**Source document**
╔══

The Russian Navy unleashes its most powerful and expensive attack sub
Russian President Vladimir Putin’s visit to the Arctic on March 30 coincided with the launch of a second Yasen class nuclear-powered multipurpose attack submarine, which is equipped with new generation missiles and can fulfill combat missions in any part of the world.
The siren emits a long wail and the nuclear submarine, the Kazan, slowly emerges from the workshop of Sevmash, 750 miles north of Moscow. This is Russia’s largest shipbuilding company, home to Europe’s largest building, with a workshop big enough to assemble as many as four nuclear submarines at once.
The Kazan comes to a halt as soon as its propeller, which is carefully camouflaged by tarpaulin and radio-absorbing panels, crosses the threshold. It stands there for a day, demonstrating to foreign reconnaissance satellites that Russia now has a new and even more lethal multipurpose attack submarine.
Neither the shipbuilders nor the military, however, explained exactly how the Kazan differs from the Severodvinsk, which is the first vessel in the Yasen class. Nikolai Novoselov, deputy director of the Malakhit Central Design Bureau, which created both the Severodvinsk and the Kazan, would only say that the Yasen-M differs from the classical Yasen thanks to more sophisticated electronic systems and weapons.
A new era in Russian nuclear subs
Since the collapse of the Soviet Union in 1991 and for the the past 25 years, the U.S. Navy enjoyed unrivaled supremacy on the seas. During that time, many subs of the former Soviet Navy were decommissioned, rusted away and were cut up for scrap. In recent years, however, Moscow has forged ahead with plans to once again make Russia a great naval power, and the destructive fire power of the Yasen class subs are precisely the threat causing the Pentagon to hit the panic button.
The Yasen class submarines are touted as perhaps the world’s most silent and powerful underwater vessels. Their combat potential is often compared to that of their main opponent – the American submarines of the Virginia class, as well as the Seawolf class, which the U.S. no longer makes because of its high cost.

╚══

**Extracted information**

╔══

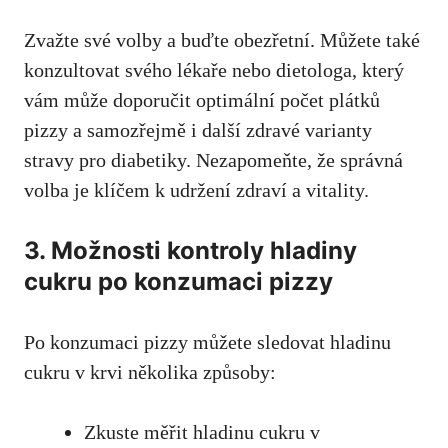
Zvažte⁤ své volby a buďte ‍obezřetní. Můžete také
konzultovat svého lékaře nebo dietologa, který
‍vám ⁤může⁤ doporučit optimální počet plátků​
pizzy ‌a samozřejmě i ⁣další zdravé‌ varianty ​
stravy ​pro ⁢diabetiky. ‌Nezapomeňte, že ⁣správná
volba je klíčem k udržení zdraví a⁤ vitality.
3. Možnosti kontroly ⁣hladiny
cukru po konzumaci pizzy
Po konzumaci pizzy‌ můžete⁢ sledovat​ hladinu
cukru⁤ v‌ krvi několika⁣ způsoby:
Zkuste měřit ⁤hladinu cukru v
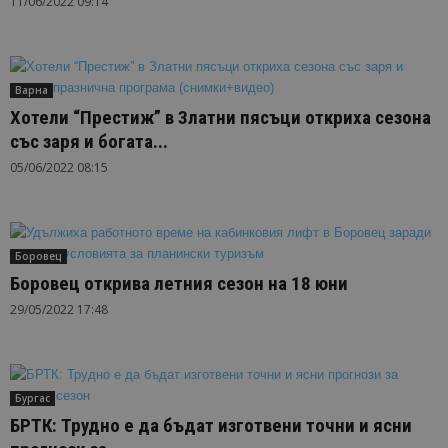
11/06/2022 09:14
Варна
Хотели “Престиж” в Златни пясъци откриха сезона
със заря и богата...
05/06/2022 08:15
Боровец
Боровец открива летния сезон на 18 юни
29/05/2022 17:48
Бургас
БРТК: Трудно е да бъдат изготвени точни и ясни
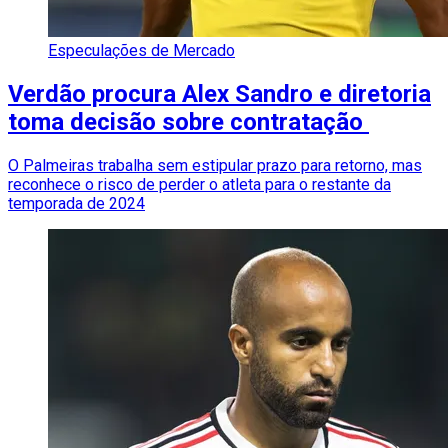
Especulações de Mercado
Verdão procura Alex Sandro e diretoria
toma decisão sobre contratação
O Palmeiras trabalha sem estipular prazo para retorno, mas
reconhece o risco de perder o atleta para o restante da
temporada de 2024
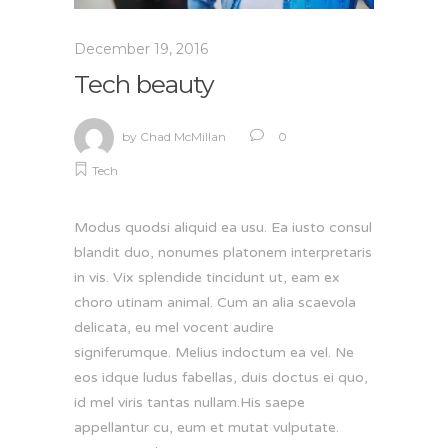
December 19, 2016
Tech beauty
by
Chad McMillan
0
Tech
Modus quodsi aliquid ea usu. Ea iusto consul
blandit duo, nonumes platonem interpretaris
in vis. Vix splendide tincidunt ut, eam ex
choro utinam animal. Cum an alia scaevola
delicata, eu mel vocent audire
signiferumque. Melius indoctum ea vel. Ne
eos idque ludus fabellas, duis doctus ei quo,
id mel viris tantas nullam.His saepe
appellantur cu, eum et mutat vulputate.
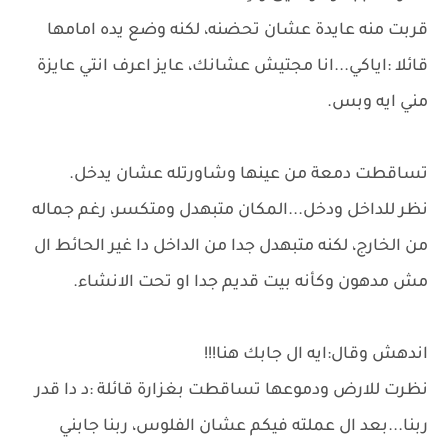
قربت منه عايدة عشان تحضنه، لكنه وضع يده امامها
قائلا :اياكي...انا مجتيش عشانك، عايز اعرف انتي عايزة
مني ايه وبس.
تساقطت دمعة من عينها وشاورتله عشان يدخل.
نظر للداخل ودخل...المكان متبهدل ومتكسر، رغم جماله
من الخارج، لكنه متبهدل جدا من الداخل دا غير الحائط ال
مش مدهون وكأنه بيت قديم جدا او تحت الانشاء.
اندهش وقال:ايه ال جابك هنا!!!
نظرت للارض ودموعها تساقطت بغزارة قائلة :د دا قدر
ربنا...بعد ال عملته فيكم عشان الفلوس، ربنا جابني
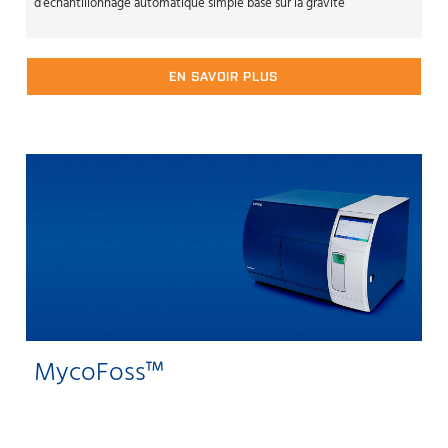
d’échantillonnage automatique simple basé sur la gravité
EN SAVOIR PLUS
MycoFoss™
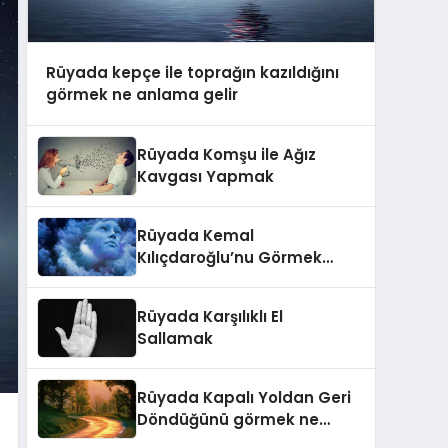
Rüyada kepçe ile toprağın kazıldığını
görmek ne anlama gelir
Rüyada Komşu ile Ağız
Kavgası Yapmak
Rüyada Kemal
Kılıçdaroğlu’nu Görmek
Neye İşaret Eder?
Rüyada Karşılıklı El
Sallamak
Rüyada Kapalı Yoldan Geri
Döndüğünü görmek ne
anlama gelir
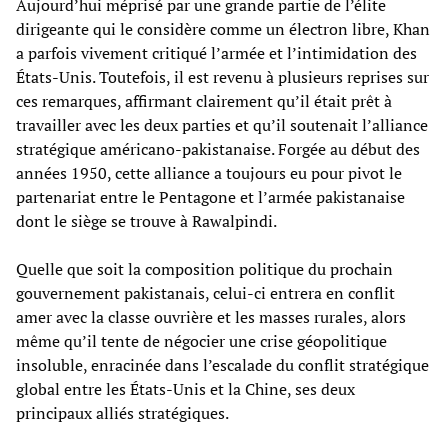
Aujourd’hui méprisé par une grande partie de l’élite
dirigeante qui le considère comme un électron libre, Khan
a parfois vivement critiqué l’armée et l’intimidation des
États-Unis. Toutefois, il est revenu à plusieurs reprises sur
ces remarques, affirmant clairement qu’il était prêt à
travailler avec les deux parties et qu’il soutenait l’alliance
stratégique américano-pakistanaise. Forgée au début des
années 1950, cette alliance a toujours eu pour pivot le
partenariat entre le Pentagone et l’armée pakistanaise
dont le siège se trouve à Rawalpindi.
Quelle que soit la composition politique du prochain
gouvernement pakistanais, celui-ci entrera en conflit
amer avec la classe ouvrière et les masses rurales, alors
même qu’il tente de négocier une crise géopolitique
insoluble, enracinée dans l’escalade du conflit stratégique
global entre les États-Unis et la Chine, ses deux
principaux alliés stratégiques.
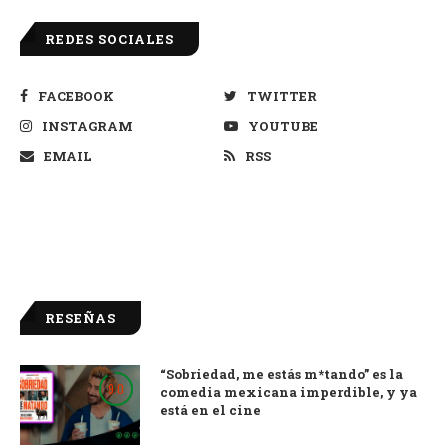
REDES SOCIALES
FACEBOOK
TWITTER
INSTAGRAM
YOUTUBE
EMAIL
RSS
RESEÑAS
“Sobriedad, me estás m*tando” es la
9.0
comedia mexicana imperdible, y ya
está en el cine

╚══

**Task 1**
According to the article on the Kazan submarine, how far north of Moscow is Sevmash?
**Task 2**
Summarize the article on the Kazan submarine in two sentences.

**Exercise solution 1**
750 miles

**Exercise solution 2**
The Kazan, Russia's second Yasen class nuclear-powered attack submarine, was launched from the Sevmash shipyard as Vladimir Putin visited the Arctic on March 30, and its designer would say only that it differs from the first Yasen vessel through more sophisticated electronic systems and weapons. After the U.S. Navy's unrivaled supremacy since the Soviet collapse in 1991, Moscow is pushing to make Russia a great naval power again, and its Yasen class subs are touted as perhaps the world's most silent and powerful.